What the task requires:
Every record below should be transcribed exactly. Omit the images.
*** Given entries ***
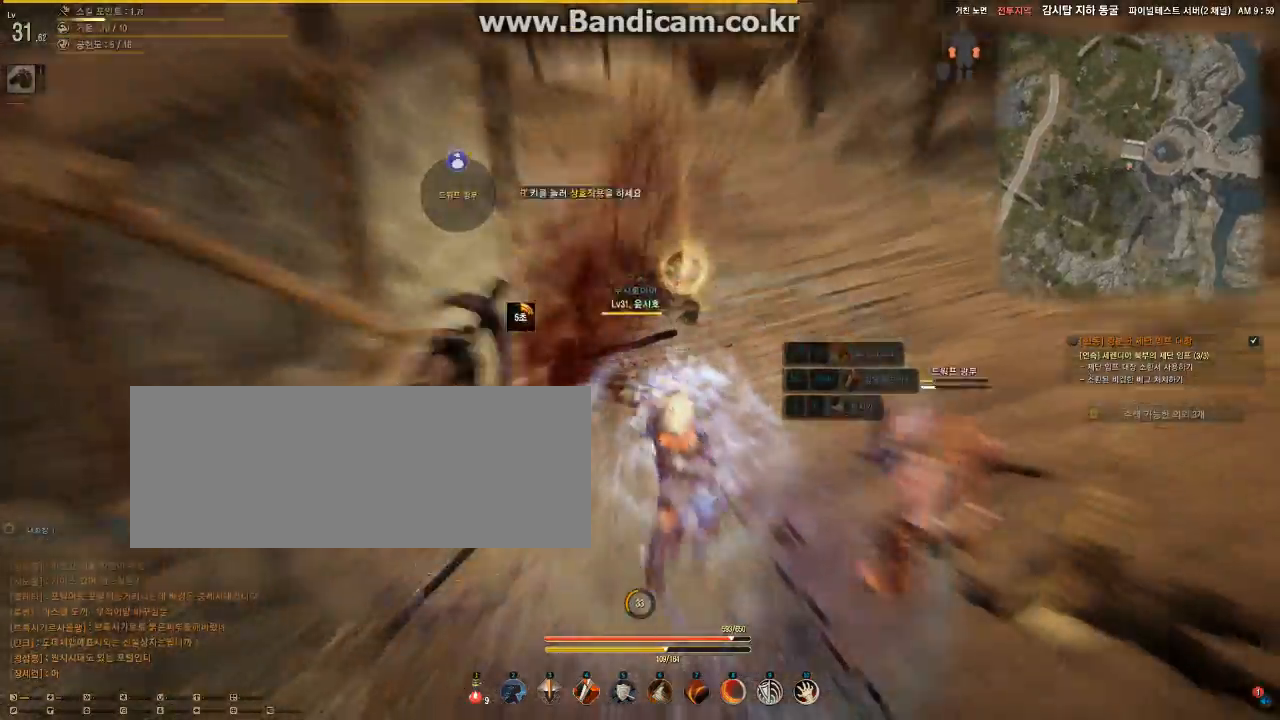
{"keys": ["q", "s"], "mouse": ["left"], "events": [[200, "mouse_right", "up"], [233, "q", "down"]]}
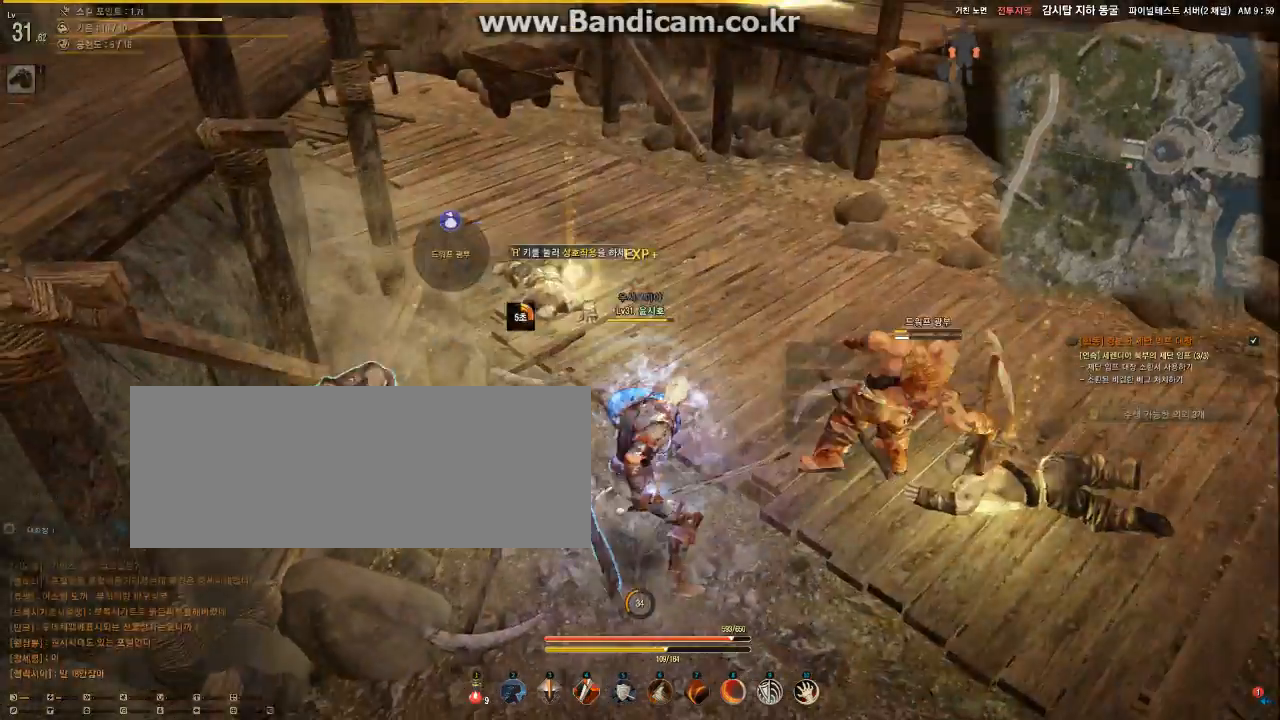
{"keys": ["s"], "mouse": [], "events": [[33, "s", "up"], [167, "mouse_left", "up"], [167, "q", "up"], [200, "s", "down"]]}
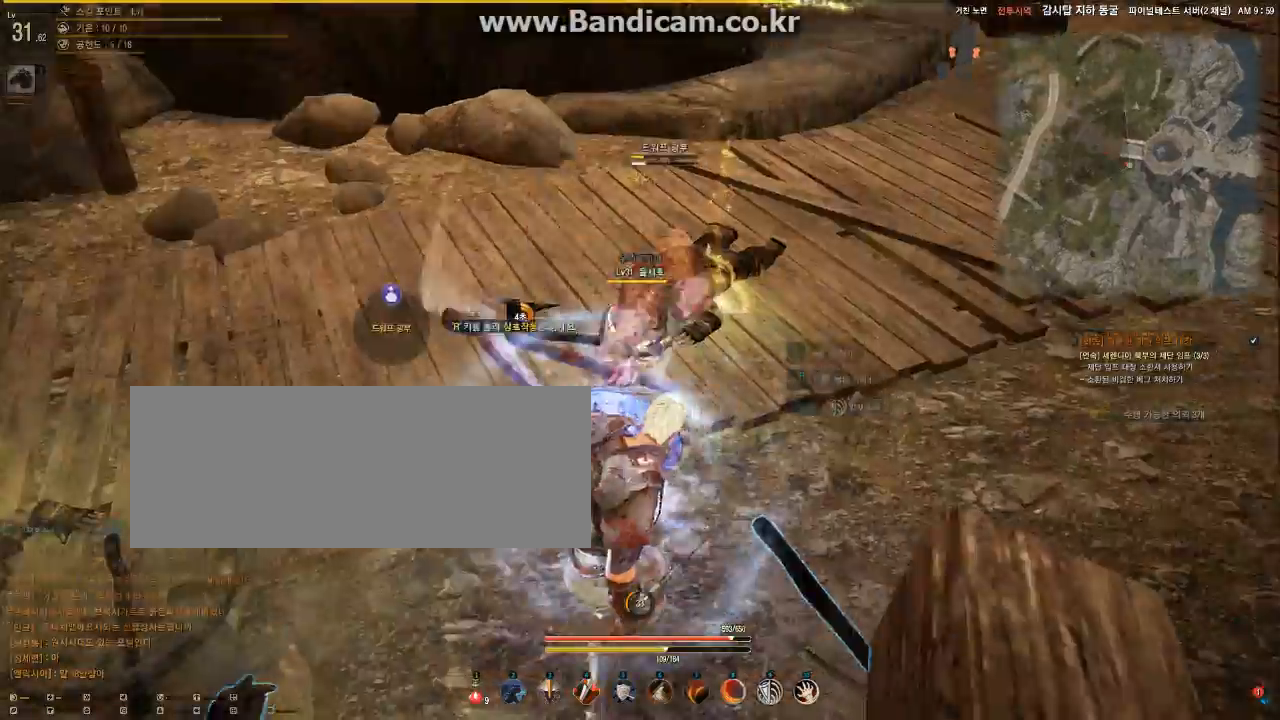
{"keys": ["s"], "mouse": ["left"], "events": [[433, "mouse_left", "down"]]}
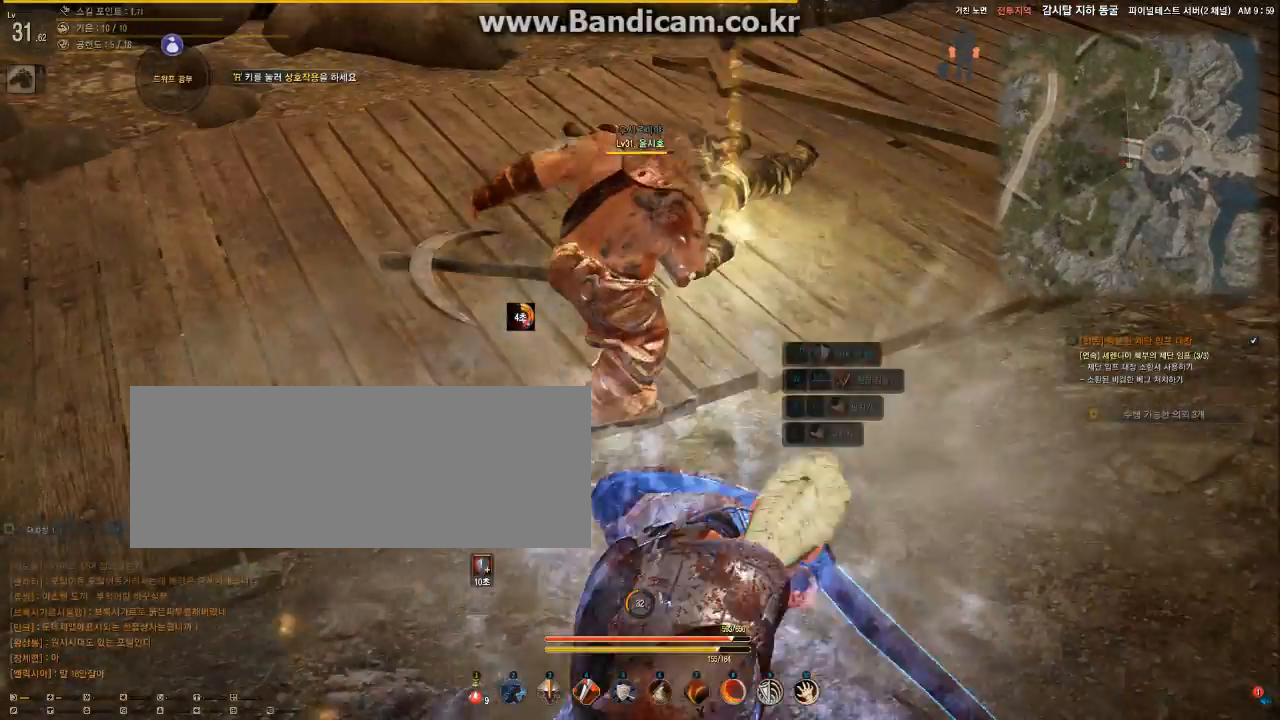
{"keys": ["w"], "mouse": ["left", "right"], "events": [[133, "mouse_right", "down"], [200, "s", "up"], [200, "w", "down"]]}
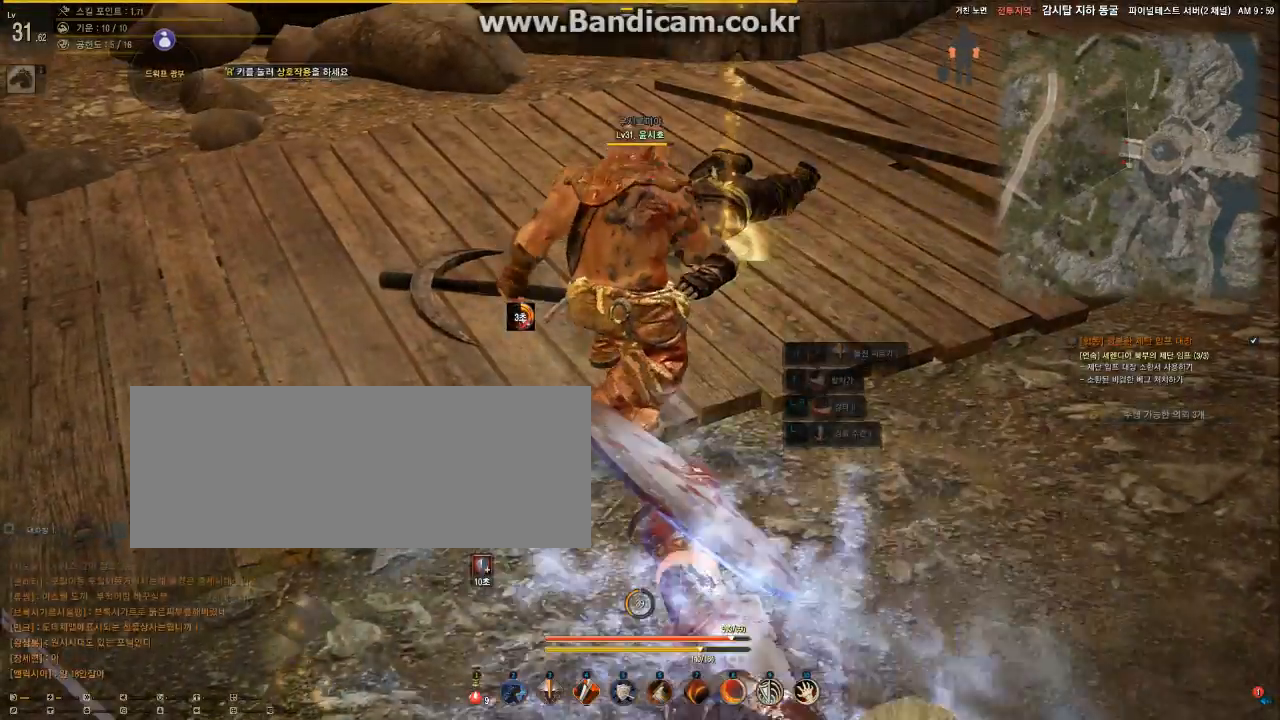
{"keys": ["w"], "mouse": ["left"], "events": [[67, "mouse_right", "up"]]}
*** End of Given entries ***
Solution to this task:
{"keys": ["q", "s"], "mouse": ["left"], "events": [[200, "mouse_right", "up"], [233, "q", "down"]]}
{"keys": ["s"], "mouse": [], "events": [[33, "s", "up"], [167, "mouse_left", "up"], [167, "q", "up"], [200, "s", "down"]]}
{"keys": ["s"], "mouse": ["left"], "events": [[433, "mouse_left", "down"]]}
{"keys": ["w"], "mouse": ["left", "right"], "events": [[133, "mouse_right", "down"], [200, "s", "up"], [200, "w", "down"]]}
{"keys": ["w"], "mouse": ["left"], "events": [[67, "mouse_right", "up"]]}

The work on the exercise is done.